Doctor Who review : The Tsuranga Conundrum

Casualty in space? Gremlins?

Last night’s episode was another very confident story from Chibnall. Not to everyone’s cup of tea, to judge by reactions on Twitter, but it ran smoothly and had all the elements we’re beginning to expect from this season.

Once again, the key strength of the story was the character work and the development of relationships. Ryan and Graham’s bonding sessions continue. Still keeping fairly subtle there (I thought the heart to heart in Ghost Monument was a little overdone and am thankful that hasn’t been repeated). I wonder if Chibnall’s going to do the obvious and have Ryan share a fist-bump with him in the final episode, or whether Graham is going to recognise that the relationship can work without those signifiers and that Ryan should have a chance to choose his own ways of marking their bond. I think the general complaint that Yaz really does not get anything like the same focus as the other two companions remains. She’s a solid, competent companion, but the actor’s never given much to work with, which is a pity. 
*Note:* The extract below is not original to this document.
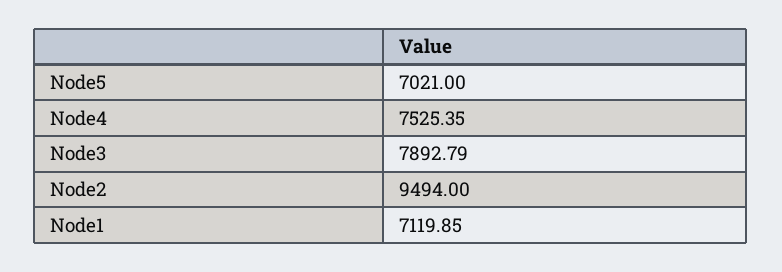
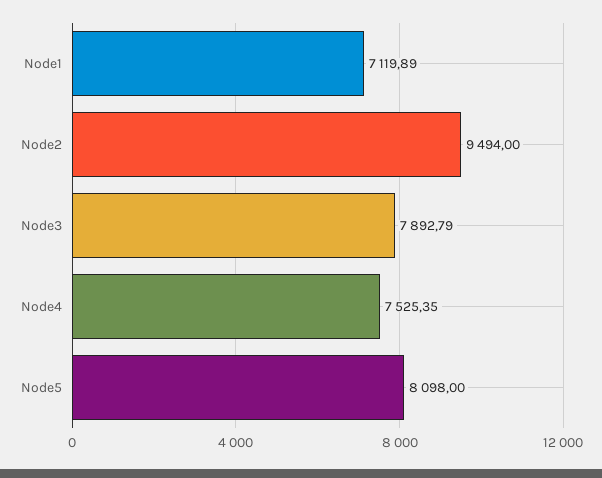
Node5: 7021 -> 8098
Node1: 7119.85 -> 7119.89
So what about the story itself and the threat? For the second week in a row, we have a circumstantial threat. The thing in danger of killing them all wasn’t doing it through malice, but incidentally, because of its nature. This is a welcome relief from the, perfectly reasonable, but overused “misunderstood alien” trope. Here we have a genuine threat. The fact that it was cute and made hundreds of fans want to take it home is besides the point. And why not? Okay, so this wasn’t going to scare people. Last week’s story had big scary spiders. By all accounts, many people did find them pretty traumatic. So why not tone it down? The Pting was less scary but more dangerous than the spiders. It’s a family show and it’s got something for everyone. On this note in particular, a lot of families have commented (and it’s true of my own) that kids are genuinely enjoying this series in a way they haven’t before. Sure, I miss the nights of freaking out on the way to bed after managing to scare myself after seeing the Silence, but the show isn’t just about scares. And this episode was genuinely fun!

One of things I’ve loved about this series is this sci-fi “why the hell not” insertions. It’s a hospital ship, great background for a crisis, shall we have a pregnancy – nice, down to earth, doesn’t raise the stakes too far but has enough baggage to give the viewer a sense of urgency and what could go wrong. It’s a bit cliched though. How about we gender flip? Why the hell not? It’s sci-fi! I know the anti-PC parade got pissed off with that, but it was fun: their loss. On the downside, it was still a bit of a cliched birth scene. It fitted the boxes of what you expect from a TV birth and, as I’ve been told in many previous instances of the same, was clearly not written by someone who’s actually experienced giving birth for himself. Minor complaint.

So there we have it. It was a remarkably confident, fun episode. Didn’t stand out, but was genuinely fun to watch. Fairly similar to 42 in many ways, although far more confident. One thing I really felt was that it reminded me a lot of Deep Space 9. And there is perhaps my only fear. Chibnall has been writing some really solid episodes. Quiet, parred back stories focusing on the small things, the characters, etc. There’s clearly a strength here, and it’s a marked change from the high stakes, big drama of the previous 12 years….. and it would work really well in an American style 20 episode long season where TV shows are given the space to take it slow. We certainly don’t need a Stolen Earth/Journey’s End every season (or possibly any season), but I hope, as we reach the mid way point of this year’s Doctor Who, we see some evidence of a little more ambition to the stories. That said, I’d be a very happy fanboy if we had half a year of stories on the same level as this one.